The table below, from a different source, provides total returns over a longer period for both the 10-year US Treasury and 3-month US Bills. Negative return years for 10-year bonds are denoted in red.

This table is interesting for two reasons. Firstly, it illustrates how poor returns have become at the short end of the curve since the Federal Reserve introduced its unconventional monetary policies during the GFC of 2008-09. Secondly, it illustrates the fairly wide range of returns in any given year on longer-dated USTs. You can see in the table that there have been five years of negative total returns over this 30 year period, and four of these have been 8% losses or more. It is well known now that pure market forces no longer determine yields, but rather policies of the Federal Reserve. Where we will go from here is anyone’s guess.

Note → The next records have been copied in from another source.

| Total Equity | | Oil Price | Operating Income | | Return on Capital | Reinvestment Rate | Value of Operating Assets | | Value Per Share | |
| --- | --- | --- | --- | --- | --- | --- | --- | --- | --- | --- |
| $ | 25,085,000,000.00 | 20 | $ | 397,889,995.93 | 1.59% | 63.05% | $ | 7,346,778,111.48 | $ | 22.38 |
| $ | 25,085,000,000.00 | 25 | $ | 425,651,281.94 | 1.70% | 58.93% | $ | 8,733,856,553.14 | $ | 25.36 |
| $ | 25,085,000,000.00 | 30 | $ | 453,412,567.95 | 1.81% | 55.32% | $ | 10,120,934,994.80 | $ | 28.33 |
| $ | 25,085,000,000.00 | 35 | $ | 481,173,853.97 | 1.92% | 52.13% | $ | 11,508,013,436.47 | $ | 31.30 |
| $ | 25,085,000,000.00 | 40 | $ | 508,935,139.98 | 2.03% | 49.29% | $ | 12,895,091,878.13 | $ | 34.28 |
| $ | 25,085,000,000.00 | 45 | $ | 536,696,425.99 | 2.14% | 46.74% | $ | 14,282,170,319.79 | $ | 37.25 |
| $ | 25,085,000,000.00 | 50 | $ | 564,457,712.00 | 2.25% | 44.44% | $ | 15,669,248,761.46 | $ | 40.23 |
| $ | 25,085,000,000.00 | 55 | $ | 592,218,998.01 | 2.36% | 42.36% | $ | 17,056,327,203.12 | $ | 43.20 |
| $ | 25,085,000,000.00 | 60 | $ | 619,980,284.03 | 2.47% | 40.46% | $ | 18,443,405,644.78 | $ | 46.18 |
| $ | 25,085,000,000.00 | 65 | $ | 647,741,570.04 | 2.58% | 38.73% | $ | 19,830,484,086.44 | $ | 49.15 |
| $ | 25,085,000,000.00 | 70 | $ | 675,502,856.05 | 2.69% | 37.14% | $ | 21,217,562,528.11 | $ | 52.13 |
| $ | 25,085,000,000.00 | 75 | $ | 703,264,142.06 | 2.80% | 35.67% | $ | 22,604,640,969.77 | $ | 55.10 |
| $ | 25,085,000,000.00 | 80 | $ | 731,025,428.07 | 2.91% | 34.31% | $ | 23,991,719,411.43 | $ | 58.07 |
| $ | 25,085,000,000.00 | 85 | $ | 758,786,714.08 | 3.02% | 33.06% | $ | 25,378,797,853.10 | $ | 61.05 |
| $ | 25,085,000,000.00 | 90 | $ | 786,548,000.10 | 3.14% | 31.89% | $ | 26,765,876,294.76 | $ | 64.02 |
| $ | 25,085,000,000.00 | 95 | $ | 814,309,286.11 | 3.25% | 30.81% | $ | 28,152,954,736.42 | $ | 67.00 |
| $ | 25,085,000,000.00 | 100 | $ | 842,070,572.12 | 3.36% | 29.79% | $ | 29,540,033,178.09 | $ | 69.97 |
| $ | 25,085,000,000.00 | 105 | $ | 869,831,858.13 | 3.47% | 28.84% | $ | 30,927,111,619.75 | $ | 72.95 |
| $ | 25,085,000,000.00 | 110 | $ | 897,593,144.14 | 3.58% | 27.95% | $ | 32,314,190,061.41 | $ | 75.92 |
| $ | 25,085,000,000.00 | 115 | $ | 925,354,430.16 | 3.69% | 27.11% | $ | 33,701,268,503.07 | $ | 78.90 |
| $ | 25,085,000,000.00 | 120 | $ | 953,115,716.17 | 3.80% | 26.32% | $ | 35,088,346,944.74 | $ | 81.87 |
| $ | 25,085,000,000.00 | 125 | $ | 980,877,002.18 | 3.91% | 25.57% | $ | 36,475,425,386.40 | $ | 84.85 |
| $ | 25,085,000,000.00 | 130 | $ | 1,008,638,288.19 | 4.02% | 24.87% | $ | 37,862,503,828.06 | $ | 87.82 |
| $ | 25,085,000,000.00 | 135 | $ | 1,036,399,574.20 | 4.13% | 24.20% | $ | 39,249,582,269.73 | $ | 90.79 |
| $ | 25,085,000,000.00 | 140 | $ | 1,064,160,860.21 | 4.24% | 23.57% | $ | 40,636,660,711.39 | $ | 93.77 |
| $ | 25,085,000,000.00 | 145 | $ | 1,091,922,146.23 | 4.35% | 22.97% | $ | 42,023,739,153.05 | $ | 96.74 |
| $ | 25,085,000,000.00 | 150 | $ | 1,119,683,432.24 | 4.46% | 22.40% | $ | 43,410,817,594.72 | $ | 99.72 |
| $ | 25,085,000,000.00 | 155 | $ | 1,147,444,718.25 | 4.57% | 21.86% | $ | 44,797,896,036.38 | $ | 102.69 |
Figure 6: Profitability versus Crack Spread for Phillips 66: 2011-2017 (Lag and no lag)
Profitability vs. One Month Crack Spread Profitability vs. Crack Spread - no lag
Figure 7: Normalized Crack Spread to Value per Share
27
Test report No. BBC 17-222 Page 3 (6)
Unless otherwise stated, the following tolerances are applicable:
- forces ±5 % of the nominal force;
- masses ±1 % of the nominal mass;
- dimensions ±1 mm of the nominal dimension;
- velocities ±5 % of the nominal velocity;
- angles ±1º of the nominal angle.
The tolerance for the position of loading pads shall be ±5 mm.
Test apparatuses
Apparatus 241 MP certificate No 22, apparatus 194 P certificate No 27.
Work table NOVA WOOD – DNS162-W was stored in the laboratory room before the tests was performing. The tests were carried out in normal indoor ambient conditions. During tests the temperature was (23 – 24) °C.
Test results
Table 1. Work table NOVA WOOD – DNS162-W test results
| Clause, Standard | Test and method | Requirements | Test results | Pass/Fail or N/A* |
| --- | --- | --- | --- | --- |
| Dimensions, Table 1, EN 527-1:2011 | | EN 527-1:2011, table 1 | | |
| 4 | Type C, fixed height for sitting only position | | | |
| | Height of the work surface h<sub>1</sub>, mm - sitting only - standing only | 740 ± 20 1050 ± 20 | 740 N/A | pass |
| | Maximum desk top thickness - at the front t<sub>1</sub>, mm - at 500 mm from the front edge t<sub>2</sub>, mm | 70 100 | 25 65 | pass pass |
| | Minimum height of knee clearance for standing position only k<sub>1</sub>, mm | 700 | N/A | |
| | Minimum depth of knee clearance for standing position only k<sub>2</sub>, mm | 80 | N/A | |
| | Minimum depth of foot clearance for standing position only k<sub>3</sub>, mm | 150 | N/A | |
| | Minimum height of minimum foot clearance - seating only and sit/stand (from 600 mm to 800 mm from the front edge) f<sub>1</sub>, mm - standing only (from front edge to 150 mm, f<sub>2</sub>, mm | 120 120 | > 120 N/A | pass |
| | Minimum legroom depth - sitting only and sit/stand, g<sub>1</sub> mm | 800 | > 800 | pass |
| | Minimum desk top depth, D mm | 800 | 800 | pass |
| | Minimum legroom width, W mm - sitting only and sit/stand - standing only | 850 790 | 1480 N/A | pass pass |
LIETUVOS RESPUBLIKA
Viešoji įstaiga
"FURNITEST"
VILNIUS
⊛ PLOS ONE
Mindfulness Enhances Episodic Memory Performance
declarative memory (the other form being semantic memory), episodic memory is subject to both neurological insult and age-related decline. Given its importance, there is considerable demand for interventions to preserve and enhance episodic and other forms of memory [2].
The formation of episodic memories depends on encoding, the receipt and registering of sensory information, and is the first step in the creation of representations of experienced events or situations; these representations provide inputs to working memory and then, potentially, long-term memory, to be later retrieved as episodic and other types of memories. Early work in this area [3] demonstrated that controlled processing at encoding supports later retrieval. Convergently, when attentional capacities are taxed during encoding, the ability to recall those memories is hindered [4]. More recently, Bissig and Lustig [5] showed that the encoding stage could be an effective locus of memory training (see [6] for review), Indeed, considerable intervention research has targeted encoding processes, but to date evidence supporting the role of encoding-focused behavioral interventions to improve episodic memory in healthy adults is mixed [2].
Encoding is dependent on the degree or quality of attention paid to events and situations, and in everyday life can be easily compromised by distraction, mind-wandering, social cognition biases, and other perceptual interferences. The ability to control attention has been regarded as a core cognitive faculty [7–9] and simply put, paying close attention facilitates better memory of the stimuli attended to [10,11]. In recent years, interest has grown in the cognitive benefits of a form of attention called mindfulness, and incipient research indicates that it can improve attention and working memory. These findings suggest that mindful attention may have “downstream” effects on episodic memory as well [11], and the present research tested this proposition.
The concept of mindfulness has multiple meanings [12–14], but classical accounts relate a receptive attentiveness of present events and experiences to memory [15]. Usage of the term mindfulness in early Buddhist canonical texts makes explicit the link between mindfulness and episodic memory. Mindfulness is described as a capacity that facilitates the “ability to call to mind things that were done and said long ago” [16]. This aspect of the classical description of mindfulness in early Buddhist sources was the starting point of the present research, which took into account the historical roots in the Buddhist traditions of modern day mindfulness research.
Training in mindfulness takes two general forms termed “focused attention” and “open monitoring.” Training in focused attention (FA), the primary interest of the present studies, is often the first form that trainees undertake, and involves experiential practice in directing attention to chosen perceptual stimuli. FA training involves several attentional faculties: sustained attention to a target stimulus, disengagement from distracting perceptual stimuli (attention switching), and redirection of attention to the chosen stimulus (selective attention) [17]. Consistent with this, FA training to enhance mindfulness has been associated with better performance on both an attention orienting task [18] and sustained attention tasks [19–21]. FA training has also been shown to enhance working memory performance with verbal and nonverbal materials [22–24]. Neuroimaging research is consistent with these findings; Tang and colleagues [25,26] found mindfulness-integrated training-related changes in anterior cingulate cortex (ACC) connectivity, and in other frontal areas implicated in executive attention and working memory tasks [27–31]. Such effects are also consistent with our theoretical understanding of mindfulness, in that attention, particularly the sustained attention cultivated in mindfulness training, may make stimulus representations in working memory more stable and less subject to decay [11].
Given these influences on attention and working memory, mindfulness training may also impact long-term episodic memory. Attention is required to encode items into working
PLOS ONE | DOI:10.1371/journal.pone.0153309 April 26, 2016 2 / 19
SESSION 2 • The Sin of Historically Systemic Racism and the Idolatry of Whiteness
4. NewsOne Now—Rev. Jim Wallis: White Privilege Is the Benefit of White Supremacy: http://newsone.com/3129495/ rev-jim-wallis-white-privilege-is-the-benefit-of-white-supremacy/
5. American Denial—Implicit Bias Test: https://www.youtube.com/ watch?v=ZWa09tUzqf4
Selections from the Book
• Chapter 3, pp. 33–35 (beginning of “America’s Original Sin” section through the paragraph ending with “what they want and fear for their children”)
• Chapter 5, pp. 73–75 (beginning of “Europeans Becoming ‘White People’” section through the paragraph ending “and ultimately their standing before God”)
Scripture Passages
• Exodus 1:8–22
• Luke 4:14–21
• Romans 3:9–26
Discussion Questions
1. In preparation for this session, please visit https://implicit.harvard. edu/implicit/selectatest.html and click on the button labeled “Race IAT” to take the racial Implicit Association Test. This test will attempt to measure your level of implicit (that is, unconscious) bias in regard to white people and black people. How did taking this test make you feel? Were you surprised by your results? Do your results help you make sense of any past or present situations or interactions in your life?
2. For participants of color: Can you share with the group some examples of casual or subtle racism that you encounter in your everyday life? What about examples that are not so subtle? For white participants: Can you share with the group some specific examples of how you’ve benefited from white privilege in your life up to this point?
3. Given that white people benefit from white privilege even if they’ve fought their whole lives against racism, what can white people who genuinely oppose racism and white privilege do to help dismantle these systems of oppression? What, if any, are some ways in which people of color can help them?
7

The performance of the asset classes I discussed in this article perhaps provide some insights for you to develop your own views as to where we might go next. Like it or not, the “loftiness” of financial assets is likely to remain highly dependent on the fiscal spending by governments and the actions – many rather unconventional as of late – of central banks. This makes the challenge of predicting where we might go next even more difficult.